Problem description. Search the data below for the string "corners". Extract every line that contains it.

Electronic design automation data
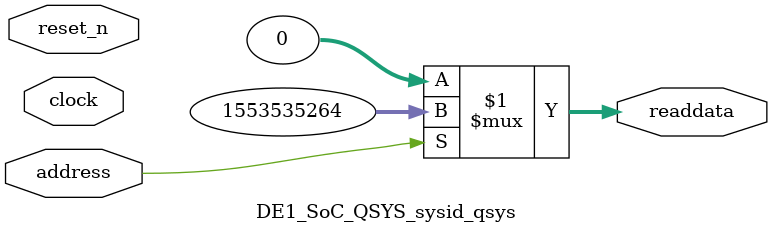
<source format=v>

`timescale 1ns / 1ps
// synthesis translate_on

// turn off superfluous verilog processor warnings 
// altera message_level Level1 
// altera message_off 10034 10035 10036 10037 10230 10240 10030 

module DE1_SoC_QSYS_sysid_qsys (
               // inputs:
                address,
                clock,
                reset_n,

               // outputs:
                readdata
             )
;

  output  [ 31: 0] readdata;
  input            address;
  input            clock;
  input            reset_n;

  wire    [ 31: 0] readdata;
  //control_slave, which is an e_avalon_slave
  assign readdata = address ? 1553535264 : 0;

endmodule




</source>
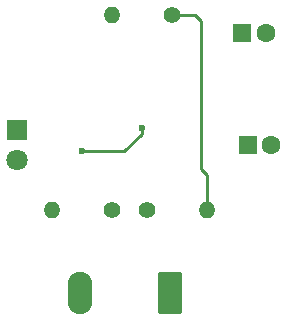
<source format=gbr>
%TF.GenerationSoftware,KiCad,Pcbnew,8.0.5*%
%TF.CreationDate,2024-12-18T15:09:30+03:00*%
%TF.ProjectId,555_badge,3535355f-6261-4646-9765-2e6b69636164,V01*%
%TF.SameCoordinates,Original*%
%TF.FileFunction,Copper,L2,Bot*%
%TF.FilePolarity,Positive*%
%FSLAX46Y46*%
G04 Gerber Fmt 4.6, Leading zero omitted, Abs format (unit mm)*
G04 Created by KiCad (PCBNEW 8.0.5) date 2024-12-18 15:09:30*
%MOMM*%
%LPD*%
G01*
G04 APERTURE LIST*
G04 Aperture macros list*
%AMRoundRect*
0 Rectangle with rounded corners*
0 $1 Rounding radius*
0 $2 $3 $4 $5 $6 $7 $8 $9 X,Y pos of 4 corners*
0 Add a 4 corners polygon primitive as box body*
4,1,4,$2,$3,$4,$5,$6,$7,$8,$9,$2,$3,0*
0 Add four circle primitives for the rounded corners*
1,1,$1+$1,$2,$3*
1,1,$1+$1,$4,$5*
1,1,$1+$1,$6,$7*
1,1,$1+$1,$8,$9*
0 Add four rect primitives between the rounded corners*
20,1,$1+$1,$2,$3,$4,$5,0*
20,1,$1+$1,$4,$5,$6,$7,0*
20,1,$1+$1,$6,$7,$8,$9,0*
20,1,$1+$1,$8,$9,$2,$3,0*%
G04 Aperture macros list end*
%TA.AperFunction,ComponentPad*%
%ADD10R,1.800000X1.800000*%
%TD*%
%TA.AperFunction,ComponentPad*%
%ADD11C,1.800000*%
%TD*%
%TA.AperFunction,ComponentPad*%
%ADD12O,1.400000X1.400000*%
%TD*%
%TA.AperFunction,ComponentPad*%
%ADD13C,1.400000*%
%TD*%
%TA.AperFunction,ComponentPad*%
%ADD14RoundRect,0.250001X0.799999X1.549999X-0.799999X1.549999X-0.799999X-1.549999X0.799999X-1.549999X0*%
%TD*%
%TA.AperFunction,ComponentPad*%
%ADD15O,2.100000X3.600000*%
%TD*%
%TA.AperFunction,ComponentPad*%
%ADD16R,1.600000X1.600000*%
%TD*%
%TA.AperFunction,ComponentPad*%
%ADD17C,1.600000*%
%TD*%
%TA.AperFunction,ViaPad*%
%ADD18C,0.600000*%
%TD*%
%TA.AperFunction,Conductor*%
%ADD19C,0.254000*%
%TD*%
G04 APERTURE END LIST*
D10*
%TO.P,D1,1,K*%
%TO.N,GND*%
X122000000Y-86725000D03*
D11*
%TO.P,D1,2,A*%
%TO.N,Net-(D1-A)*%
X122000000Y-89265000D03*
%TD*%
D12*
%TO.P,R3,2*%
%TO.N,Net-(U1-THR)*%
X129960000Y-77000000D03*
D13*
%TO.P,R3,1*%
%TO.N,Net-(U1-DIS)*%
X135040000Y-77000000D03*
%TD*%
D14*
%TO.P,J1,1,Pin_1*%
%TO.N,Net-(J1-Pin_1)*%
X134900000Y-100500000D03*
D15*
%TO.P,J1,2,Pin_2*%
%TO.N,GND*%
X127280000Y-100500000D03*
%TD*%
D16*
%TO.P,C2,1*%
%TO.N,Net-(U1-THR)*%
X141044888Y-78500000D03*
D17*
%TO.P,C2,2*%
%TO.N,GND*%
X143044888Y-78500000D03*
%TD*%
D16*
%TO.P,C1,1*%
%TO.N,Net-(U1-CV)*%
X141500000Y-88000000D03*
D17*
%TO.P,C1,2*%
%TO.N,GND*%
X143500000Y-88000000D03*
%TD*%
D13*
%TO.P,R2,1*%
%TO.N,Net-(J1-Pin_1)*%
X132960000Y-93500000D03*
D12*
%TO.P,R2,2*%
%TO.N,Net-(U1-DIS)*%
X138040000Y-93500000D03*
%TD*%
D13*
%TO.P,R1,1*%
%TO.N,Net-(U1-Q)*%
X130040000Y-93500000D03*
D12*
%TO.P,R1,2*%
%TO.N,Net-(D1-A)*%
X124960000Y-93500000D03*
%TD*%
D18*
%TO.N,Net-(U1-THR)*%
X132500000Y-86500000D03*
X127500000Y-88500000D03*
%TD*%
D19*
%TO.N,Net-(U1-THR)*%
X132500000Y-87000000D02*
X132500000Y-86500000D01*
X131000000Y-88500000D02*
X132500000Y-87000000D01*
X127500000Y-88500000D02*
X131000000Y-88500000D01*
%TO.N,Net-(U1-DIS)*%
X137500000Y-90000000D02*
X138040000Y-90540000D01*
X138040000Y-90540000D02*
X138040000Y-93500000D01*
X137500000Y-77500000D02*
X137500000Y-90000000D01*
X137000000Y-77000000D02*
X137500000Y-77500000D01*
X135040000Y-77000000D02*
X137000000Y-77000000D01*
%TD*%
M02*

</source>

Finished task.
0 Rectangle with rounded corners*
0 $2 $3 $4 $5 $6 $7 $8 $9 X,Y pos of 4 corners*
0 Add a 4 corners polygon primitive as box body*
0 Add four circle primitives for the rounded corners*
0 Add four rect primitives between the rounded corners*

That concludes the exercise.